Il y a beaucoup de belles choses à retenir de ce délicat mélo réalisé par Kenneth Lonergan – déjà auteur de Tu peux compter sur moi et de Margaret. Et, en premier lieu, son magnifique décor : un petit village portuaire du nord-est des États-Unis, dont les hivers rugueux et les paysages endormis viennent idéalement accueillir la tristesse de ce récit endeuillé jusqu’au cœur.
Concierge taciturne, Lee (Casey Affleck) vient de perdre son frère, malade, Joe (Kyle Chandler), lequel laisse derrière lui un fils encore adolescent et un bateau de pêche en panne. Une disparition qui, pour le film, est l’occasion d’ouvrir une trappe sans fond sur le parcours chaotique de cette famille, totalement ravagée par les vicissitudes de la vie, et dont l’existence ne tient plus qu’à un fil. À ce titre, Manchester by the Sea offre à Casey Affleck un nouveau grand rôle d’être absent. Grâce à ce personnage de mâle solitaire et buté, le film prolonge ainsi la fascinante trajectoire de l’acteur, comme prisonnier d’un éternel statut de cinquième roue du carrosse (il se dit que le rôle était originellement destiné à Matt Damon, par ailleurs producteur de Manchester by the Sea) qui le fait errer dans le ciel du cinéma américain tel un vagabond au milieu d’une tempête de neige.

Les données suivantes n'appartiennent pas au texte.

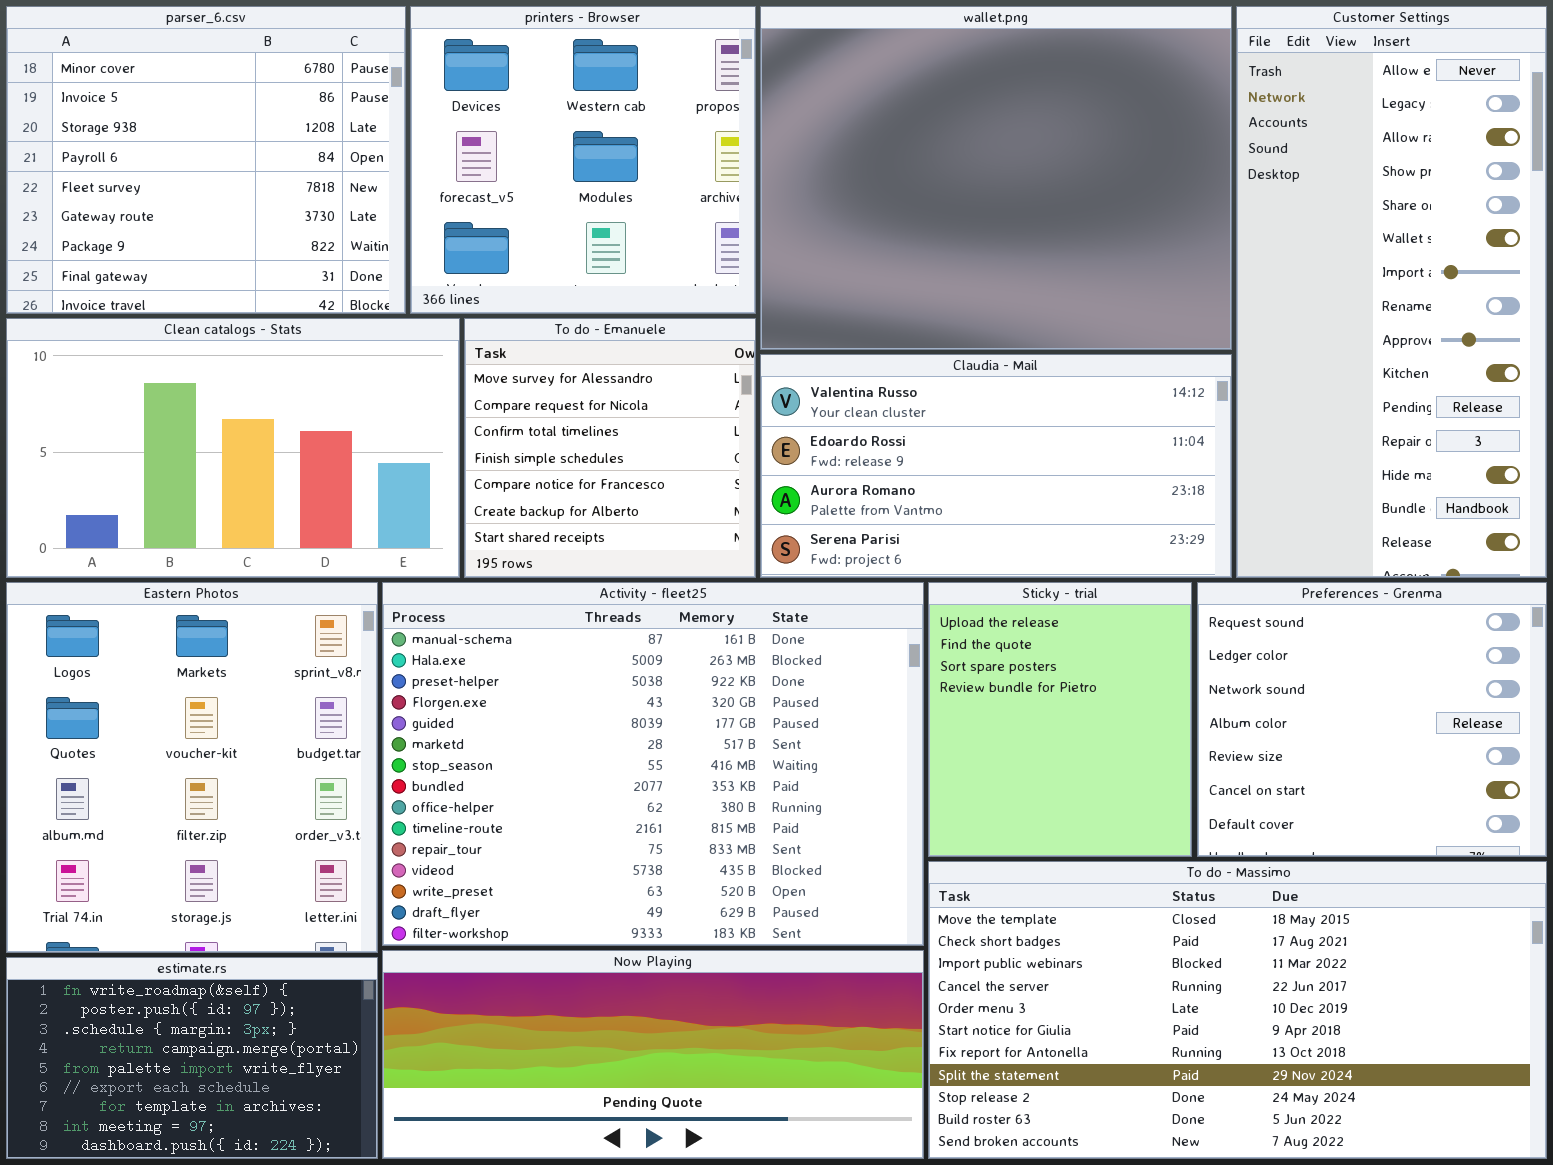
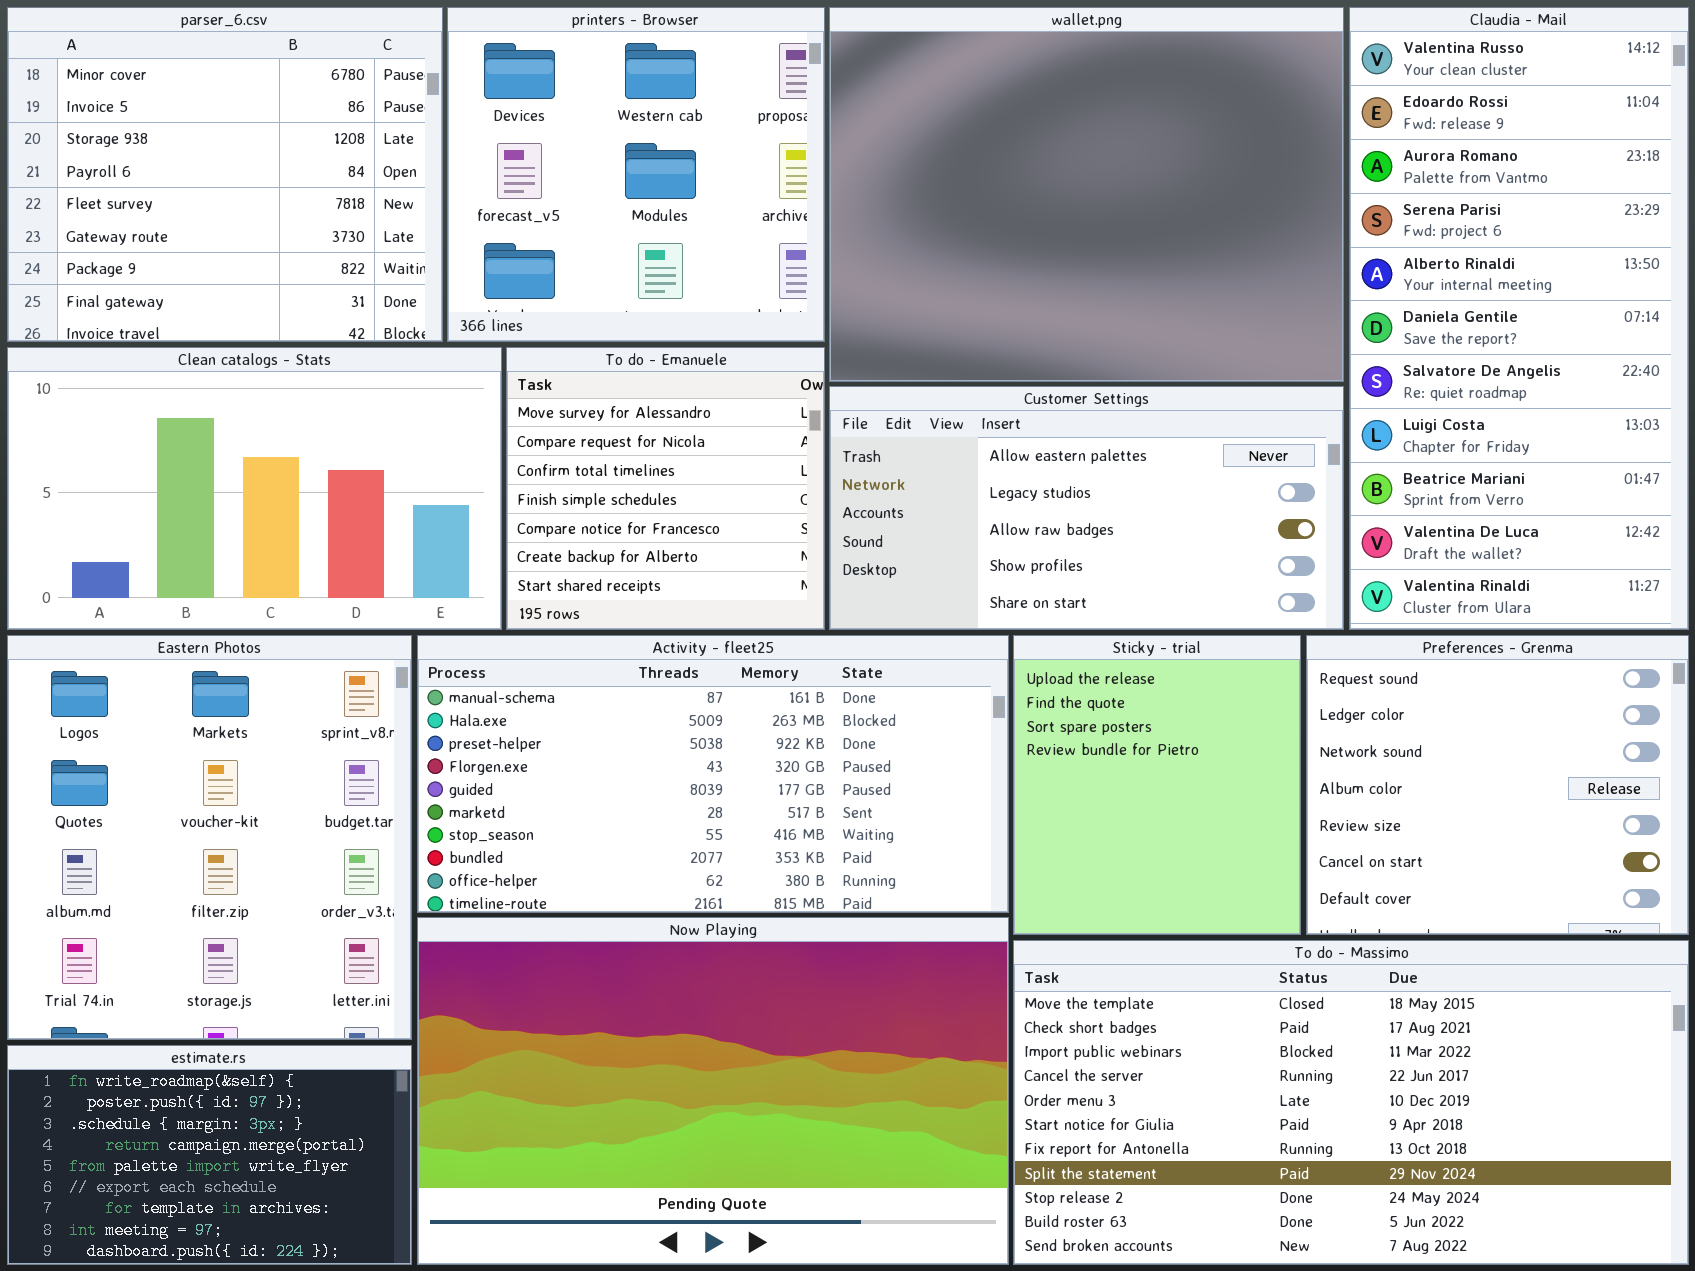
Customer Settings: [1236,6,1547,578] -> [829,386,1344,630], moved, resized
Claudia - Mail: [760,354,1232,578] -> [1349,7,1689,630], moved, resized
Activity - fleet25: [382,582,924,946] -> [417,635,1009,913], resized
Now Playing: [382,950,924,1159] -> [417,917,1009,1265], resized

D’un film à l’autre, c’est une manière de ruminer sous sa carcasse de chien battu un même mélange de fatalisme et de résignation, comme s’il s’agissait de montrer à chaque plan que la vie avait pour lui cessé de faire sens depuis longtemps. Un acier idéal pour forger le tempérament renfrogné de ce quidam démoli par le chagrin, qui ne rêve plus de rien mais auquel le film, doux et patient comme un soleil d’hiver, offre une discrète mais bouleversante chance de renaissance.